## REQUIRED ACTION
Copy out every line of the data exactly; do not include the images.

[Stored dataset items]
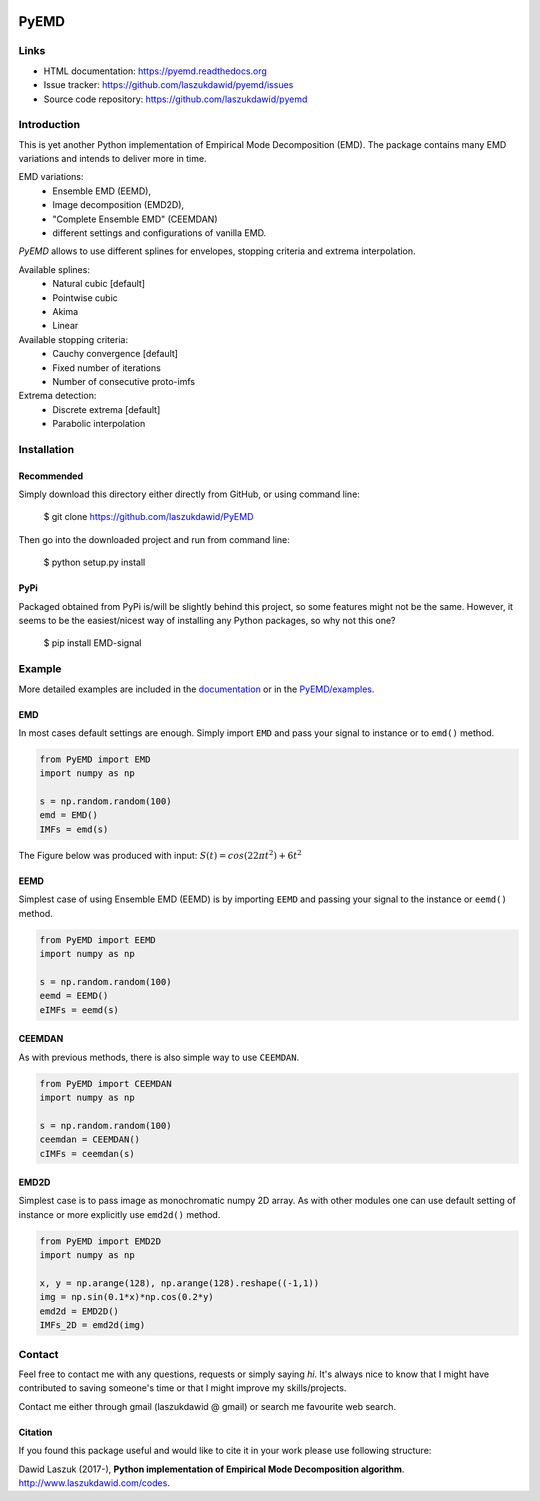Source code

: |codecov| |BuildStatus| |DocStatus| |Codacy|


*****
PyEMD
*****

Links
*****
- HTML documentation: https://pyemd.readthedocs.org
- Issue tracker: https://github.com/laszukdawid/pyemd/issues
- Source code repository: https://github.com/laszukdawid/pyemd

Introduction
************

This is yet another Python implementation of Empirical Mode
Decomposition (EMD). The package contains many EMD variations and intends to
deliver more in time.

EMD variations:
    - Ensemble EMD (EEMD),
    - Image decomposition (EMD2D),
    - "Complete Ensemble EMD" (CEEMDAN)
    - different settings and configurations of vanilla EMD.

*PyEMD* allows to use different splines for envelopes, stopping criteria
and extrema interpolation.

Available splines:
    - Natural cubic [default] 
    - Pointwise cubic 
    - Akima 
    - Linear

Available stopping criteria: 
    - Cauchy convergence [default] 
    - Fixed number of iterations 
    - Number of consecutive proto-imfs

Extrema detection: 
    - Discrete extrema [default] 
    - Parabolic interpolation

Installation
************

Recommended
===========

Simply download this directory either directly from GitHub, or using command line:

    $ git clone https://github.com/laszukdawid/PyEMD

Then go into the downloaded project and run from command line:

    $ python setup.py install


PyPi
====
Packaged obtained from PyPi is/will be slightly behind this project, so some features might not be the same. However, it seems to be the easiest/nicest way of installing any Python packages, so why not this one?

    $ pip install EMD-signal


Example
*******

More detailed examples are included in the documentation_ or in the `PyEMD/examples`_.

EMD
===

In most cases default settings are enough. Simply
import ``EMD`` and pass your signal to instance or to ``emd()`` method.

.. code:: python

    from PyEMD import EMD
    import numpy as np

    s = np.random.random(100)
    emd = EMD()
    IMFs = emd(s)

The Figure below was produced with input:
:math:`S(t) = cos(22 \pi t^2) + 6t^2` 

|simpleExample|

EEMD
====

Simplest case of using Ensemble EMD (EEMD) is by importing ``EEMD`` and passing
your signal to the instance or ``eemd()`` method.

.. code:: python

    from PyEMD import EEMD
    import numpy as np

    s = np.random.random(100)
    eemd = EEMD()
    eIMFs = eemd(s)

CEEMDAN
=======

As with previous methods, there is also simple way to use ``CEEMDAN``.

.. code:: python

    from PyEMD import CEEMDAN
    import numpy as np

    s = np.random.random(100)
    ceemdan = CEEMDAN()
    cIMFs = ceemdan(s)

EMD2D
=====

Simplest case is to pass image as monochromatic numpy 2D array.
As with other modules one can use default setting of instance or
more explicitly use ``emd2d()`` method.

.. code:: python

    from PyEMD import EMD2D
    import numpy as np

    x, y = np.arange(128), np.arange(128).reshape((-1,1))
    img = np.sin(0.1*x)*np.cos(0.2*y)
    emd2d = EMD2D()
    IMFs_2D = emd2d(img)

Contact
*******

Feel free to contact me with any questions, requests or simply saying
*hi*. It's always nice to know that I might have contributed to saving
someone's time or that I might improve my skills/projects.

Contact me either through gmail (laszukdawid @ gmail) or search me
favourite web search.

Citation
========

If you found this package useful and would like to cite it in your work
please use following structure:

Dawid Laszuk (2017-), **Python implementation of Empirical Mode Decomposition algorithm**. http://www.laszukdawid.com/codes.


.. |codecov| image:: https://codecov.io/gh/laszukdawid/PyEMD/branch/master/graph/badge.svg
   :target: https://codecov.io/gh/laszukdawid/PyEMD
.. |BuildStatus| image:: https://travis-ci.org/laszukdawid/PyEMD.png?branch=master
   :target: https://travis-ci.org/laszukdawid/PyEMD
.. |DocStatus| image:: https://readthedocs.org/projects/pyemd/badge/?version=latest
   :target: https://pyemd.readthedocs.io/
   
.. |Codacy| image:: https://api.codacy.com/project/badge/Grade/5385d5ddc8e84908bd4e38f325443a21
    :alt: Codacy Badge
    :target: https://www.codacy.com/app/laszukdawid/PyEMD?utm_source=github.com&utm_medium=referral&utm_content=laszukdawid/PyEMD&utm_campaign=badger
.. |simpleExample| image:: https://github.com/laszukdawid/PyEMD/raw/master/example/simple_example.png?raw=true
.. _documentation: https://pyemd.readthedocs.io/en/latest/examples.html
.. _`PyEMD/examples`: https://github.com/laszukdawid/PyEMD/tree/master/example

## SOLUTION FOR THIS PROBLEM
Source code

: |codecov| |BuildStatus| |DocStatus| |Codacy|


*****
PyEMD
*****

Links
*****
- HTML documentation: https://pyemd.readthedocs.org
- Issue tracker: https://github.com/laszukdawid/pyemd/issues
- Source code repository: https://github.com/laszukdawid/pyemd

Introduction
************

This is yet another Python implementation of Empirical Mode
Decomposition (EMD). The package contains many EMD variations and intends to
deliver more in time.

EMD variations:
    - Ensemble EMD (EEMD),
    - Image decomposition (EMD2D),
    - "Complete Ensemble EMD" (CEEMDAN)
    - different settings and configurations of vanilla EMD.

*PyEMD* allows to use different splines for envelopes, stopping criteria
and extrema interpolation.

Available splines:
    - Natural cubic [default] 
    - Pointwise cubic 
    - Akima 
    - Linear

Available stopping criteria: 
    - Cauchy convergence [default] 
    - Fixed number of iterations 
    - Number of consecutive proto-imfs

Extrema detection: 
    - Discrete extrema [default] 
    - Parabolic interpolation

Installation
************

Recommended
===========

Simply download this directory either directly from GitHub, or using command line:

    $ git clone https://github.com/laszukdawid/PyEMD

Then go into the downloaded project and run from command line:

    $ python setup.py install


PyPi
====
Packaged obtained from PyPi is/will be slightly behind this project, so some features might not be the same. However, it seems to be the easiest/nicest way of installing any Python packages, so why not this one?

    $ pip install EMD-signal


Example
*******

More detailed examples are included in the documentation_ or in the `PyEMD/examples`_.

EMD
===

In most cases default settings are enough. Simply
import ``EMD`` and pass your signal to instance or to ``emd()`` method.

.. code:: python

    from PyEMD import EMD
    import numpy as np

    s = np.random.random(100)
    emd = EMD()
    IMFs = emd(s)

The Figure below was produced with input:
:math:`S(t) = cos(22 \pi t^2) + 6t^2` 

|simpleExample|

EEMD
====

Simplest case of using Ensemble EMD (EEMD) is by importing ``EEMD`` and passing
your signal to the instance or ``eemd()`` method.

.. code:: python

    from PyEMD import EEMD
    import numpy as np

    s = np.random.random(100)
    eemd = EEMD()
    eIMFs = eemd(s)

CEEMDAN
=======

As with previous methods, there is also simple way to use ``CEEMDAN``.

.. code:: python

    from PyEMD import CEEMDAN
    import numpy as np

    s = np.random.random(100)
    ceemdan = CEEMDAN()
    cIMFs = ceemdan(s)

EMD2D
=====

Simplest case is to pass image as monochromatic numpy 2D array.
As with other modules one can use default setting of instance or
more explicitly use ``emd2d()`` method.

.. code:: python

    from PyEMD import EMD2D
    import numpy as np

    x, y = np.arange(128), np.arange(128).reshape((-1,1))
    img = np.sin(0.1*x)*np.cos(0.2*y)
    emd2d = EMD2D()
    IMFs_2D = emd2d(img)

Contact
*******

Feel free to contact me with any questions, requests or simply saying
*hi*. It's always nice to know that I might have contributed to saving
someone's time or that I might improve my skills/projects.

Contact me either through gmail (laszukdawid @ gmail) or search me
favourite web search.

Citation
========

If you found this package useful and would like to cite it in your work
please use following structure:

Dawid Laszuk (2017-), **Python implementation of Empirical Mode Decomposition algorithm**. http://www.laszukdawid.com/codes.


.. |codecov| image:: https://codecov.io/gh/laszukdawid/PyEMD/branch/master/graph/badge.svg
   :target: https://codecov.io/gh/laszukdawid/PyEMD
.. |BuildStatus| image:: https://travis-ci.org/laszukdawid/PyEMD.png?branch=master
   :target: https://travis-ci.org/laszukdawid/PyEMD
.. |DocStatus| image:: https://readthedocs.org/projects/pyemd/badge/?version=latest
   :target: https://pyemd.readthedocs.io/
   
.. |Codacy| image:: https://api.codacy.com/project/badge/Grade/5385d5ddc8e84908bd4e38f325443a21
    :alt: Codacy Badge
    :target: https://www.codacy.com/app/laszukdawid/PyEMD?utm_source=github.com&utm_medium=referral&utm_content=laszukdawid/PyEMD&utm_campaign=badger
.. |simpleExample| image:: https://github.com/laszukdawid/PyEMD/raw/master/example/simple_example.png?raw=true
.. _documentation: https://pyemd.readthedocs.io/en/latest/examples.html
.. _`PyEMD/examples`: https://github.com/laszukdawid/PyEMD/tree/master/example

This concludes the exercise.